### RECORDS SHOWN
START

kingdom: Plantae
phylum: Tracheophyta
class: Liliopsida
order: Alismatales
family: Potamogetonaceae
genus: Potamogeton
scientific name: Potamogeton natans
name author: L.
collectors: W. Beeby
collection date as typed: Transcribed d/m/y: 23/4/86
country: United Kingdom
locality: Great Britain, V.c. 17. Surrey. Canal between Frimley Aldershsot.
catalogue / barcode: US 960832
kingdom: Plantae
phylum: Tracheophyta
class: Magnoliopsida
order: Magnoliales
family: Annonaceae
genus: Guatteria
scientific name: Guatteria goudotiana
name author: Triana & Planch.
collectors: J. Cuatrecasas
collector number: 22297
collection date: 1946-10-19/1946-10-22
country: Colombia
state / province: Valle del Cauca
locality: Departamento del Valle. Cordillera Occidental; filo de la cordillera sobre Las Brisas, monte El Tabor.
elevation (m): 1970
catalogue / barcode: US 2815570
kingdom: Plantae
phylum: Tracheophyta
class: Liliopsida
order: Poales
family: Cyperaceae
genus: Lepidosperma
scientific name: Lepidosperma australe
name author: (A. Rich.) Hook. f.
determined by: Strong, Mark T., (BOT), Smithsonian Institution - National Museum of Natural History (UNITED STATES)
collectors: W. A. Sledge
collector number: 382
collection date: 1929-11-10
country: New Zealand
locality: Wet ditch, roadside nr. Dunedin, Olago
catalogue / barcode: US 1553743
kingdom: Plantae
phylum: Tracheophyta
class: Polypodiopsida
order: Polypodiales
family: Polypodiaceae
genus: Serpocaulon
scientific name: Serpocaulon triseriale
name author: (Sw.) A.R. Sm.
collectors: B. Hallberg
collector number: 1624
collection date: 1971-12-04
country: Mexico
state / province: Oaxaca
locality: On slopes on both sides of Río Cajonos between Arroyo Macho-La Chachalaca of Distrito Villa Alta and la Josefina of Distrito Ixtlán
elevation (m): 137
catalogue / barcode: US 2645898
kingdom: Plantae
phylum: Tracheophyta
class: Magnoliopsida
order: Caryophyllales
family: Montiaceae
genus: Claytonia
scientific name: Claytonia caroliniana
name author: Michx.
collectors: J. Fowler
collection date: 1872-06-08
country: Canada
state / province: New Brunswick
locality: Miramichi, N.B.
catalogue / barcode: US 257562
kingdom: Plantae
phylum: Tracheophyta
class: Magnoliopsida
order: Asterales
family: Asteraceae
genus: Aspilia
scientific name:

END

Print the whole listing above again, line for line, with no changes.

kingdom: Plantae
phylum: Tracheophyta
class: Liliopsida
order: Alismatales
family: Potamogetonaceae
genus: Potamogeton
scientific name: Potamogeton natans
name author: L.
collectors: W. Beeby
collection date as typed: Transcribed d/m/y: 23/4/86
country: United Kingdom
locality: Great Britain, V.c. 17. Surrey. Canal between Frimley Aldershsot.
catalogue / barcode: US 960832
kingdom: Plantae
phylum: Tracheophyta
class: Magnoliopsida
order: Magnoliales
family: Annonaceae
genus: Guatteria
scientific name: Guatteria goudotiana
name author: Triana & Planch.
collectors: J. Cuatrecasas
collector number: 22297
collection date: 1946-10-19/1946-10-22
country: Colombia
state / province: Valle del Cauca
locality: Departamento del Valle. Cordillera Occidental; filo de la cordillera sobre Las Brisas, monte El Tabor.
elevation (m): 1970
catalogue / barcode: US 2815570
kingdom: Plantae
phylum: Tracheophyta
class: Liliopsida
order: Poales
family: Cyperaceae
genus: Lepidosperma
scientific name: Lepidosperma australe
name author: (A. Rich.) Hook. f.
determined by: Strong, Mark T., (BOT), Smithsonian Institution - National Museum of Natural History (UNITED STATES)
collectors: W. A. Sledge
collector number: 382
collection date: 1929-11-10
country: New Zealand
locality: Wet ditch, roadside nr. Dunedin, Olago
catalogue / barcode: US 1553743
kingdom: Plantae
phylum: Tracheophyta
class: Polypodiopsida
order: Polypodiales
family: Polypodiaceae
genus: Serpocaulon
scientific name: Serpocaulon triseriale
name author: (Sw.) A.R. Sm.
collectors: B. Hallberg
collector number: 1624
collection date: 1971-12-04
country: Mexico
state / province: Oaxaca
locality: On slopes on both sides of Río Cajonos between Arroyo Macho-La Chachalaca of Distrito Villa Alta and la Josefina of Distrito Ixtlán
elevation (m): 137
catalogue / barcode: US 2645898
kingdom: Plantae
phylum: Tracheophyta
class: Magnoliopsida
order: Caryophyllales
family: Montiaceae
genus: Claytonia
scientific name: Claytonia caroliniana
name author: Michx.
collectors: J. Fowler
collection date: 1872-06-08
country: Canada
state / province: New Brunswick
locality: Miramichi, N.B.
catalogue / barcode: US 257562
kingdom: Plantae
phylum: Tracheophyta
class: Magnoliopsida
order: Asterales
family: Asteraceae
genus: Aspilia
scientific name:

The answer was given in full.